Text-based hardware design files
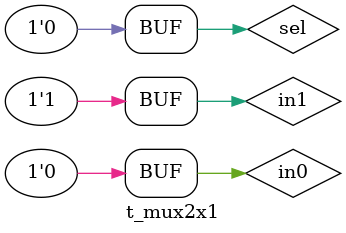
<source format=v>
`timescale 1ns / 1ps


module t_mux2x1;

	// Inputs
	reg in0;
	reg in1;
	reg sel;

	// Outputs
	wire m_out;

	// Instantiate the Unit Under Test (UUT)
	mux2x1 uut (
		.in0(in0), 
		.in1(in1), 
		.sel(sel), 
		.m_out(m_out)
	);

	initial begin
		// Initialize Inputs
		in0 = 0;
		in1 = 0;
		sel = 0;

		// Wait 100 ns for global reset to finish
		#100;
        
		// Add stimulus here
		in0=0;
		in1=1;
		sel=1;
		#50;
		sel=0;

	end
      
endmodule


</source>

YOUR TASK: None of the images should be copied, but every entry must be given again exactly.

TASK RESPONSE:
<source format=v>
`timescale 1ns / 1ps


module t_mux2x1;

	// Inputs
	reg in0;
	reg in1;
	reg sel;

	// Outputs
	wire m_out;

	// Instantiate the Unit Under Test (UUT)
	mux2x1 uut (
		.in0(in0), 
		.in1(in1), 
		.sel(sel), 
		.m_out(m_out)
	);

	initial begin
		// Initialize Inputs
		in0 = 0;
		in1 = 0;
		sel = 0;

		// Wait 100 ns for global reset to finish
		#100;
        
		// Add stimulus here
		in0=0;
		in1=1;
		sel=1;
		#50;
		sel=0;

	end
      
endmodule


</source>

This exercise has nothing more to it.